-- Opening Marker --

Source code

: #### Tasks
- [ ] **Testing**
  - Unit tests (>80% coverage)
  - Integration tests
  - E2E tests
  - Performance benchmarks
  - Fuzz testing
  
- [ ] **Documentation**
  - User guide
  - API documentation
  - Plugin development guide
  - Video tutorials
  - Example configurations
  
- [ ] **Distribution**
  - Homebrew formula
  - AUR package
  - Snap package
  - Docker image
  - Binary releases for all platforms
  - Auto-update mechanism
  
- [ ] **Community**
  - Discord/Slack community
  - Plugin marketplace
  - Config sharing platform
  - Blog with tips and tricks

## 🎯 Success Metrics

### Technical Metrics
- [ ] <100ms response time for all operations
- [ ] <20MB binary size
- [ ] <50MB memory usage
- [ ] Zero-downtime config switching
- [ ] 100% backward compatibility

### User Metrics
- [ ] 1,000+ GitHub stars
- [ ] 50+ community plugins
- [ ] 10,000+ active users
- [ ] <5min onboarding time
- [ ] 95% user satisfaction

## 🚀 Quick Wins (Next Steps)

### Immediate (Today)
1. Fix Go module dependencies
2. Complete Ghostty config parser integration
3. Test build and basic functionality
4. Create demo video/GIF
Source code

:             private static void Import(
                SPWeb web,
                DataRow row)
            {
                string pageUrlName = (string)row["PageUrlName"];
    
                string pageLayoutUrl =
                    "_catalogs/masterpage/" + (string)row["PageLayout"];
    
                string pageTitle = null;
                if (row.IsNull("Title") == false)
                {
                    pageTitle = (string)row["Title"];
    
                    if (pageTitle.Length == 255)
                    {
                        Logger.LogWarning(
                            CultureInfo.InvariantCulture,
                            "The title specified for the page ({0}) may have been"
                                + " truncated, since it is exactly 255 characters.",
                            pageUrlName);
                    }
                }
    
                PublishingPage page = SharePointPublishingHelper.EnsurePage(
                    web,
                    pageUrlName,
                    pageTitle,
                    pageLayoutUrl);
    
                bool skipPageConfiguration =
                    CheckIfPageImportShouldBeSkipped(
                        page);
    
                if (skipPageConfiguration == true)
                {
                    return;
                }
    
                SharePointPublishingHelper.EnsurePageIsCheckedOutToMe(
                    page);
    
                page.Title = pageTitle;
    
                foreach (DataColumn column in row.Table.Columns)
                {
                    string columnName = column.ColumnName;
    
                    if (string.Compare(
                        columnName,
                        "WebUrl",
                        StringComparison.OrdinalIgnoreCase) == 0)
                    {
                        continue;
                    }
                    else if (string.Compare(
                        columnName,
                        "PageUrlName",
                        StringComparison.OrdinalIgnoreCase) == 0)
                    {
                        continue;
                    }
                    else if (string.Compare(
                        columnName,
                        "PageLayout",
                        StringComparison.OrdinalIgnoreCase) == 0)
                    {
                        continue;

-- Closing Marker --

** Work to be completed **
In the listing above, find the line with "- Fuzz testing" and the line with "- Docker image", then reproduce both and every line between them exactly.

** Response box **
  - Fuzz testing
  
- [ ] **Documentation**
  - User guide
  - API documentation
  - Plugin development guide
  - Video tutorials
  - Example configurations
  
- [ ] **Distribution**
  - Homebrew formula
  - AUR package
  - Snap package
  - Docker image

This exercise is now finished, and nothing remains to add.